Well, not exactly. Williams reportedly started off the meeting by saying, ‘It was never our intention to offend the American Indian. Our intent is and was exactly the opposite – to express reverence for the Indian.”
LaDonna Harris soon picked up the point. “And today, Mr. Bennett Williams,” she told him, “you have the chance to demonstrate the sensitivity you profess toward the Indian people. We are waiting.”
The Indians were still waiting when they left Williams’ plush offices. They had asked the Washington pro football team to:
• Change the ‘derogatory racial epithet, ‘Redskins.’
• Sponsor a campaign to get a new name.
• Get rid of the pseudo-Indian dancing girls called ‘Redskinettes,’ as well as the team song,’ Hail to the Redskins.’
• “Actively encourage other professional sports organizations to cease the use of similar stereotypes degrading America’s Indian people.”
“This is not a negotiating meeting,” Williams told them. And then he promised to report the Indians’ feelings to the team board of directors, and then report back the board’s reaction. Williams also agreed to arrange an appearance by a representative of the Indians at an NFL meeting in New York City in mid-May.
Williams reportedly asked if the nickname ‘Indian’ would be acceptable but the Indians told him no. Williams also tried to explain how a change of name would involve “thousands of dollars” in commitments to NFL Properties and NFL Films, an obviously weak attempt to overwhelm the Indians with dollar signs.
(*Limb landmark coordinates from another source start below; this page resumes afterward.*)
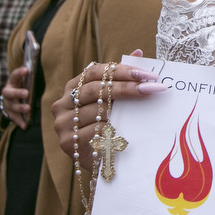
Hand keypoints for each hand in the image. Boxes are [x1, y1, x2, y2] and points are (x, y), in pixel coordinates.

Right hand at [1, 67, 30, 129]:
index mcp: (12, 82)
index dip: (20, 73)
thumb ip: (32, 79)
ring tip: (28, 109)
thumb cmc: (23, 87)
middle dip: (18, 93)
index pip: (15, 75)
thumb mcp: (26, 81)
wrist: (11, 96)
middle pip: (10, 93)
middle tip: (26, 93)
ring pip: (12, 106)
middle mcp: (7, 92)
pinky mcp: (9, 113)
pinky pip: (13, 118)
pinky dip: (19, 121)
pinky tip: (25, 126)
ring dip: (20, 108)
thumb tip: (47, 72)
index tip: (27, 70)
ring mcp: (7, 103)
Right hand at [52, 50, 166, 167]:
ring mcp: (63, 122)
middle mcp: (63, 102)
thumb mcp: (113, 101)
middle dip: (127, 88)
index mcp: (74, 86)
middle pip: (97, 89)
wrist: (99, 161)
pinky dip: (112, 129)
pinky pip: (94, 132)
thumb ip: (121, 77)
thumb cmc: (107, 124)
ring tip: (145, 108)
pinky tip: (127, 130)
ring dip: (123, 110)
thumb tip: (138, 53)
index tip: (148, 75)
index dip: (122, 71)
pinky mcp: (68, 142)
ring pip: (97, 111)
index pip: (97, 71)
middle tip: (152, 88)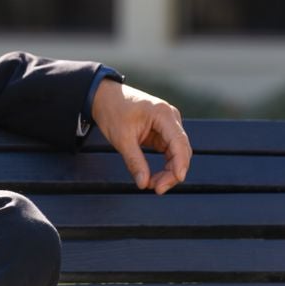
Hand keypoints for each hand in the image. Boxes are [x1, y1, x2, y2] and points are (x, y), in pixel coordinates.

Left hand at [92, 79, 191, 194]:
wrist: (103, 97)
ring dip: (168, 171)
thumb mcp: (121, 138)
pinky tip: (154, 177)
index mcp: (163, 114)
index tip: (177, 179)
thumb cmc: (112, 111)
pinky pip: (169, 152)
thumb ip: (134, 161)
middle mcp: (170, 118)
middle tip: (157, 189)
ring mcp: (168, 125)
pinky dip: (164, 166)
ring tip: (152, 185)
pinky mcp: (163, 132)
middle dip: (172, 172)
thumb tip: (143, 183)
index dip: (181, 162)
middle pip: (181, 150)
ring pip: (177, 154)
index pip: (179, 141)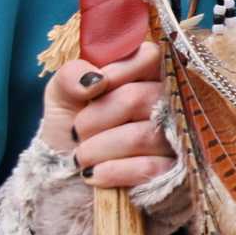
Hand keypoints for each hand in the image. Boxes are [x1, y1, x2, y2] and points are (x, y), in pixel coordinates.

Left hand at [39, 42, 174, 187]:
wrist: (70, 178)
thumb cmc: (73, 131)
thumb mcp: (62, 97)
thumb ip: (71, 75)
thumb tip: (94, 79)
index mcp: (146, 76)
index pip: (148, 56)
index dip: (117, 71)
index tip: (92, 90)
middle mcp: (168, 103)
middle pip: (135, 98)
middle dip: (93, 120)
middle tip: (78, 132)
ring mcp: (174, 138)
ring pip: (138, 136)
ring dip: (96, 150)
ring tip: (82, 157)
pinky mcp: (173, 171)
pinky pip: (146, 168)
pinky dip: (110, 172)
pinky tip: (94, 174)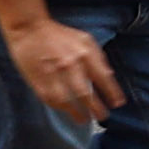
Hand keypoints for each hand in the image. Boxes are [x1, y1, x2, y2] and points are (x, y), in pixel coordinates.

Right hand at [8, 13, 123, 124]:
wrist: (30, 29)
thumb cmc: (61, 34)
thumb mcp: (85, 39)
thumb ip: (98, 57)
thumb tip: (109, 75)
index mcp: (84, 53)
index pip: (103, 77)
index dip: (112, 93)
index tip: (118, 104)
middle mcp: (69, 65)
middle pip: (84, 93)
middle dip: (96, 108)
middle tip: (102, 117)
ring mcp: (51, 74)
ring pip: (65, 100)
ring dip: (76, 112)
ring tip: (84, 119)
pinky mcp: (36, 80)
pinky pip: (49, 99)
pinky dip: (58, 107)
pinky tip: (65, 111)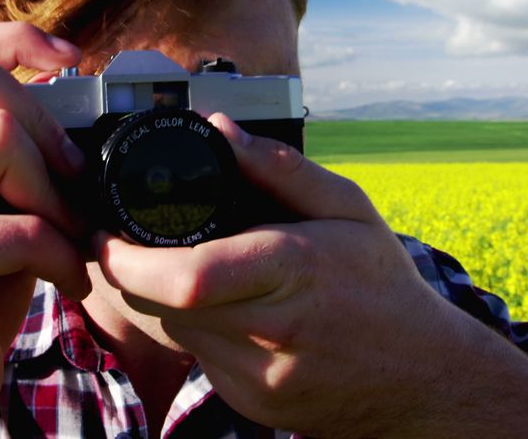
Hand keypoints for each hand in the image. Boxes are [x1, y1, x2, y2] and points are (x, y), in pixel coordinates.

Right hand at [0, 23, 92, 436]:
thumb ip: (16, 166)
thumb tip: (84, 118)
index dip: (17, 38)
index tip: (73, 61)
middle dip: (47, 122)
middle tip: (74, 180)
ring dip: (56, 191)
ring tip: (69, 238)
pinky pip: (21, 226)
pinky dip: (64, 256)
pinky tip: (70, 282)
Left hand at [95, 114, 527, 437]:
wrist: (422, 378)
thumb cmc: (382, 283)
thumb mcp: (347, 207)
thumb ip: (279, 167)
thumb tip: (218, 126)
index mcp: (294, 269)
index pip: (188, 276)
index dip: (127, 259)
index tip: (105, 234)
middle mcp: (272, 330)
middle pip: (161, 305)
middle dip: (123, 274)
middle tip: (114, 244)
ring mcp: (259, 376)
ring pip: (170, 332)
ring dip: (152, 298)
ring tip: (163, 264)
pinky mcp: (251, 401)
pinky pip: (195, 356)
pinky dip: (187, 327)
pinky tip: (213, 305)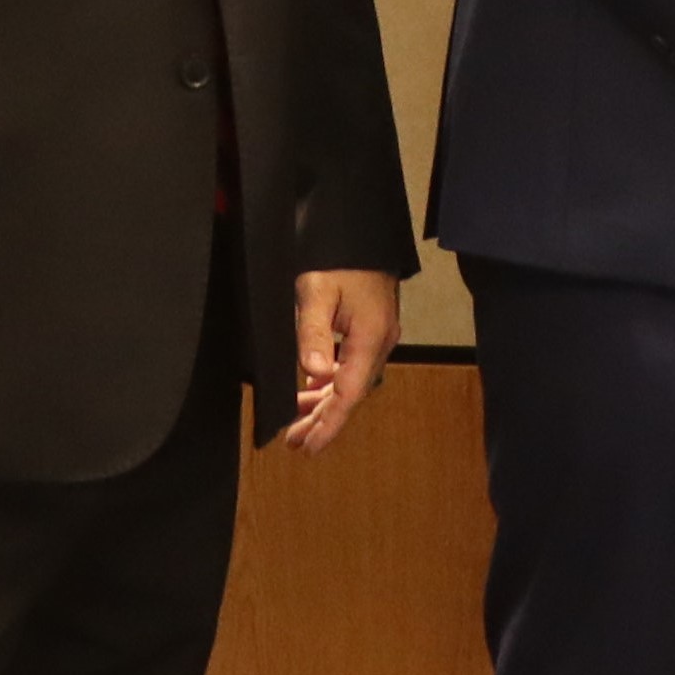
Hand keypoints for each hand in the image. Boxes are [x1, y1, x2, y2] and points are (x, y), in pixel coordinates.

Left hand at [282, 268, 401, 452]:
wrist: (358, 229)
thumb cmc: (339, 257)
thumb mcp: (317, 291)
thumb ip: (314, 333)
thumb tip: (315, 373)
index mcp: (370, 337)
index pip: (348, 392)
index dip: (329, 423)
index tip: (310, 446)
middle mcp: (379, 342)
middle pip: (350, 392)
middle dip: (323, 419)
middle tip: (295, 442)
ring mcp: (377, 336)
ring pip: (350, 381)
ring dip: (324, 402)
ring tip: (297, 421)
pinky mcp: (370, 329)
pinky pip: (350, 366)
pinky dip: (329, 382)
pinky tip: (311, 388)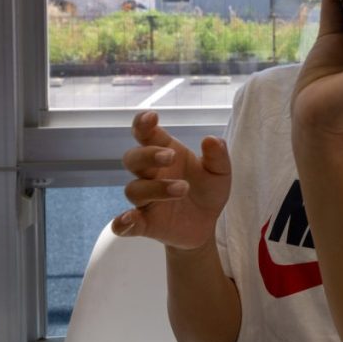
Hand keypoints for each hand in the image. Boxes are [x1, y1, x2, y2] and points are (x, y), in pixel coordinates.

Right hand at [112, 111, 230, 250]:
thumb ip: (217, 156)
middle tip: (171, 156)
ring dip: (156, 188)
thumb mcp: (220, 172)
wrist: (208, 223)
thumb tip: (211, 139)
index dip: (142, 124)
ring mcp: (145, 199)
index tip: (151, 117)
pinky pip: (124, 224)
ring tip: (183, 189)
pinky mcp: (145, 223)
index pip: (146, 135)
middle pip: (133, 158)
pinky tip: (129, 220)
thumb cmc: (208, 190)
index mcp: (166, 153)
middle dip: (148, 155)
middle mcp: (150, 174)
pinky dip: (122, 222)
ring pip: (134, 189)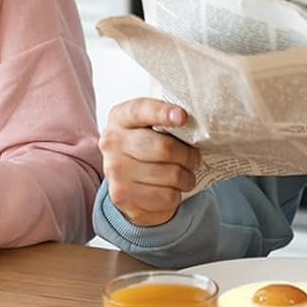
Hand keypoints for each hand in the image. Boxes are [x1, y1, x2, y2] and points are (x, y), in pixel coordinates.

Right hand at [99, 98, 199, 226]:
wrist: (128, 184)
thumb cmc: (147, 148)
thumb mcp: (150, 127)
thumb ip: (165, 121)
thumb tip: (194, 124)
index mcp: (120, 118)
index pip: (141, 110)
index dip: (163, 113)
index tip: (182, 117)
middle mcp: (112, 142)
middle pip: (163, 147)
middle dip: (188, 155)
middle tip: (194, 157)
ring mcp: (115, 171)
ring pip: (171, 175)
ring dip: (186, 178)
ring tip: (185, 176)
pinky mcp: (122, 196)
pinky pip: (166, 196)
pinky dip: (176, 195)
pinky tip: (171, 190)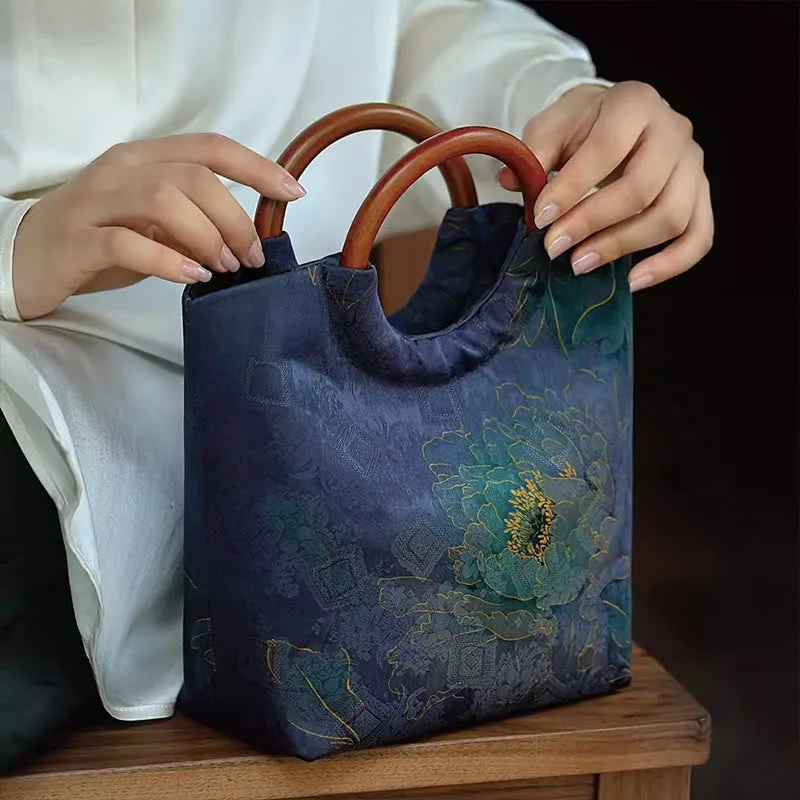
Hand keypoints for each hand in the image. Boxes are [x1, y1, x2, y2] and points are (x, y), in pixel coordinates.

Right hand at [12, 133, 305, 319]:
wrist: (27, 256)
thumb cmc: (100, 239)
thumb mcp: (154, 226)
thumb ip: (193, 223)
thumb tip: (242, 239)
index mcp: (144, 158)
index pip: (210, 147)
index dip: (257, 167)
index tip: (294, 193)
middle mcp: (121, 170)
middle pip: (194, 177)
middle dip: (235, 218)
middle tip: (250, 257)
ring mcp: (96, 202)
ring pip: (164, 200)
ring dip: (206, 236)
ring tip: (222, 267)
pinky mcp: (78, 240)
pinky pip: (126, 243)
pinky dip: (167, 260)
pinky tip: (191, 276)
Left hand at [498, 81, 713, 291]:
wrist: (618, 119)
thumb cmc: (582, 125)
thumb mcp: (553, 126)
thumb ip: (534, 152)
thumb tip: (512, 182)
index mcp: (635, 103)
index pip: (607, 148)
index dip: (572, 187)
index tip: (540, 218)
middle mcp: (674, 130)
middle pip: (643, 188)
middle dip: (592, 223)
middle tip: (554, 247)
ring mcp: (693, 165)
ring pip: (671, 217)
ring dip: (621, 247)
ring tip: (579, 263)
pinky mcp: (701, 196)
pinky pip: (699, 236)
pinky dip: (670, 265)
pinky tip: (632, 281)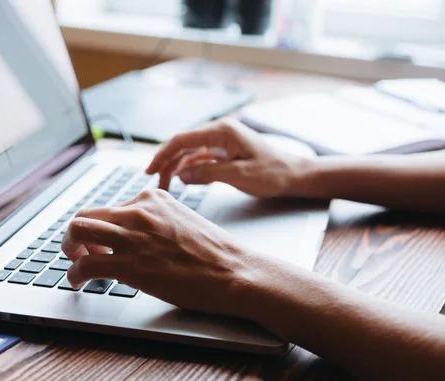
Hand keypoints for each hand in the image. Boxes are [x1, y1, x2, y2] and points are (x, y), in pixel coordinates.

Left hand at [61, 189, 259, 315]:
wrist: (232, 271)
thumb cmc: (215, 252)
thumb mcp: (185, 221)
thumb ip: (159, 221)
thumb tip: (141, 235)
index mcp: (154, 199)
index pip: (112, 207)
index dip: (103, 227)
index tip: (104, 241)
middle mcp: (138, 211)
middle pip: (87, 214)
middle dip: (78, 233)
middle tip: (81, 249)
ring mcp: (132, 236)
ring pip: (77, 231)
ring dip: (70, 248)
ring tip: (75, 262)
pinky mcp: (128, 264)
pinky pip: (84, 265)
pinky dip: (74, 274)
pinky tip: (78, 282)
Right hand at [147, 118, 307, 197]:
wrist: (294, 175)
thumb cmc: (273, 173)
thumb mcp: (240, 176)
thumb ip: (209, 174)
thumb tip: (181, 176)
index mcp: (223, 131)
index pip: (183, 139)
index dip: (163, 154)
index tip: (150, 170)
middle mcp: (220, 132)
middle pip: (183, 145)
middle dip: (166, 162)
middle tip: (154, 182)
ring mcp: (222, 142)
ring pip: (190, 153)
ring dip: (177, 167)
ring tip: (165, 185)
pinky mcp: (225, 153)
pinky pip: (201, 159)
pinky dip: (190, 170)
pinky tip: (183, 181)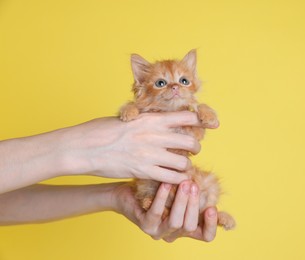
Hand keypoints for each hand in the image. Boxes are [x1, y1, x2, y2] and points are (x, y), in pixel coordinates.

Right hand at [63, 112, 208, 183]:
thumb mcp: (128, 118)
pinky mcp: (144, 171)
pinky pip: (171, 178)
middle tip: (191, 151)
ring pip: (184, 163)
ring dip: (186, 166)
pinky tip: (174, 179)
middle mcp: (155, 135)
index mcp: (152, 119)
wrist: (83, 147)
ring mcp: (151, 155)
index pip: (187, 118)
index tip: (199, 128)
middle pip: (191, 143)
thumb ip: (147, 122)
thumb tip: (160, 123)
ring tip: (181, 167)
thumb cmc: (101, 130)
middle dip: (195, 148)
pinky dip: (177, 180)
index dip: (198, 123)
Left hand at [113, 181, 217, 241]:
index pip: (206, 236)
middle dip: (194, 205)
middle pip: (190, 226)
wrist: (128, 193)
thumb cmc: (157, 190)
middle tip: (194, 185)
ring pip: (175, 222)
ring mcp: (159, 232)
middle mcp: (174, 233)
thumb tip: (211, 184)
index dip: (211, 225)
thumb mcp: (180, 192)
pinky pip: (156, 213)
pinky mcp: (145, 225)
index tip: (212, 208)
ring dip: (181, 201)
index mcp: (186, 228)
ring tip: (184, 183)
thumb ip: (194, 193)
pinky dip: (163, 197)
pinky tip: (166, 184)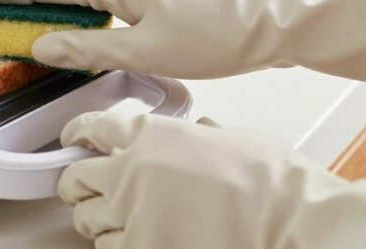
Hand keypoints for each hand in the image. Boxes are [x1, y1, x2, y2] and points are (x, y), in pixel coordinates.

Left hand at [59, 112, 365, 248]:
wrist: (292, 219)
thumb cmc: (273, 181)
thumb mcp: (231, 138)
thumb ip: (201, 135)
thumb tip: (199, 131)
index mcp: (154, 134)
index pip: (92, 128)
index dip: (77, 135)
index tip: (73, 141)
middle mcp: (133, 171)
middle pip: (76, 179)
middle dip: (79, 186)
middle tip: (88, 192)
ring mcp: (135, 214)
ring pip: (88, 221)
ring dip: (101, 223)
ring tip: (123, 223)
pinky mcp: (144, 247)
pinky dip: (119, 245)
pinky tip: (138, 239)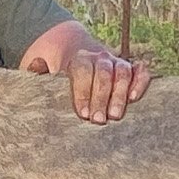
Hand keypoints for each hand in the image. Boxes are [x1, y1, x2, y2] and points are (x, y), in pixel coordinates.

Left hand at [27, 47, 150, 122]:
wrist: (85, 68)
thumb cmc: (67, 84)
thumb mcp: (50, 79)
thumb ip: (41, 72)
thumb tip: (37, 63)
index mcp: (79, 59)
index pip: (83, 70)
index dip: (83, 92)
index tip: (83, 114)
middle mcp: (100, 58)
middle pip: (104, 73)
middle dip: (101, 97)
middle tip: (98, 120)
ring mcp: (118, 63)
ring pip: (122, 72)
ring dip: (120, 94)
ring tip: (115, 115)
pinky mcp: (134, 70)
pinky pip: (141, 72)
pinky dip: (140, 82)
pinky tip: (134, 98)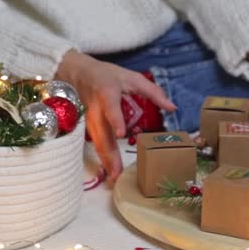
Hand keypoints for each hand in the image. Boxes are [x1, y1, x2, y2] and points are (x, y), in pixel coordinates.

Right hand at [55, 50, 175, 180]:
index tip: (121, 133)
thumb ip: (152, 92)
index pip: (111, 107)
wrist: (76, 72)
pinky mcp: (86, 125)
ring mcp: (88, 119)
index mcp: (106, 93)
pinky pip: (95, 142)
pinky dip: (102, 156)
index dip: (115, 120)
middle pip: (102, 134)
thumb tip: (172, 108)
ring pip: (97, 142)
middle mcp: (95, 109)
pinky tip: (109, 168)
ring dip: (105, 160)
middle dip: (109, 154)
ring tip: (114, 177)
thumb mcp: (131, 77)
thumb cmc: (107, 74)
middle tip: (117, 173)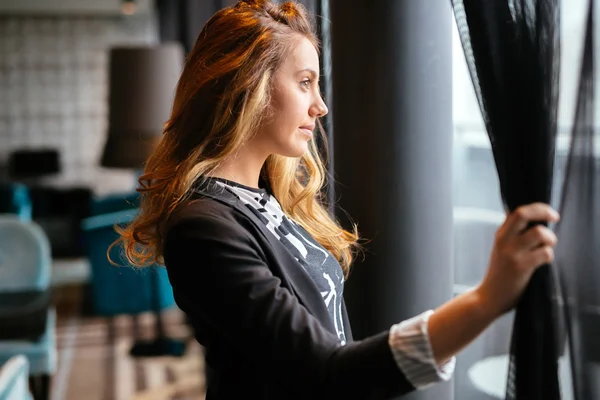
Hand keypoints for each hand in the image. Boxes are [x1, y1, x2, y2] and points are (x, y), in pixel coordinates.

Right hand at [476, 202, 559, 317]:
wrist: (488, 297)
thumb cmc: (499, 274)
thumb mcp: (500, 249)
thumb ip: (511, 233)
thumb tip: (526, 217)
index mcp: (500, 234)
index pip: (517, 210)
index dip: (536, 207)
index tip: (549, 213)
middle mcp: (504, 240)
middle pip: (524, 214)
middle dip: (543, 212)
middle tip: (554, 217)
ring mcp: (512, 253)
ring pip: (539, 233)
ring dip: (550, 238)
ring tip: (548, 247)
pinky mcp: (521, 267)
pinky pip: (544, 253)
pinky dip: (549, 255)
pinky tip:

“You’ve made money off this Indian stereotype for years,” said Seneca Indian Laura Wittstock, “and we refuse to accept this kind of argument now. Any corporation that finds something wrong with its public relations or public image does not hesitate to change.”…
“We left Williams with a pure moral issue,” [Ron Aguilar, head of the National Youth Indian Council] said. “We know we are right and that we will win, but we are not sure that we can depend on Williams to act on purely moral principle.”
“Redskins Keep Names, Will Change Lyrics,” by George Solomon, Washington Post, July 1972
The American Indian groups attempting to persuade Washington’s pro football team to change its nickname because they believe it “racially demeaning” have achieved a small victory. The lyrics to the fight song “Hail to the Redskins” will be changed.
Indian representatives, however, were in no mood to celebrate yesterday after Redskins’ President Edward Bennett Williams, admitting misjudgments in the fight song, said the Washington Redskins will continue to be known as the Washington Redskins.
At least they’ll be the Redskins in 1972, or until somebody can convince Williams it should be otherwise.
“All the reaction I’ve received on the nickname question has been unsympathetic to the protesting Indian groups,” Williams said yesterday. “We would not carry a symbol offensive to any group. No one has persuaded me that the Redskins, as a symbol of our football team, is offensive.”
“Had I been persuaded,” Williams added, “we would have taken action accordingly.”
Williams stressed that he doesn’t have a “closed mind” on the subject.
Last March, Williams met with Indian representatives in his office to hear their charges that the nickname Redskins was insulting, as were the baton-twirling Redskinettes and other accompanying Indian depictions.
“They had some good points to make against the lyrics of our fight song,” Williams said. “The swamp ‘ems, scalp ‘ems and heap ‘ems is a mocking of dialect. We won’t use those lyrics anymore.”…
“The change of song lyrics is tokenism on Williams’ part,” said Laura Wittstock of the Indian Legal Information Development Services. “I don’t think he’d react favorably to our desires if 10,000 Indians wrote him. He’s unwilling simply because too much of a commercial loss would be involved.”…
Redskin halftime impresario Joel Margolis announced that henceforth the Redskinettes would no longer wear Indian-style wigs.
Noted Edward Bennett Williams: “If there was anything involved but the glorification of the American Indian, we would change our nickname.”
To this Laura Wittstock said, “Any commercial use of a race of people can’t be glorification.”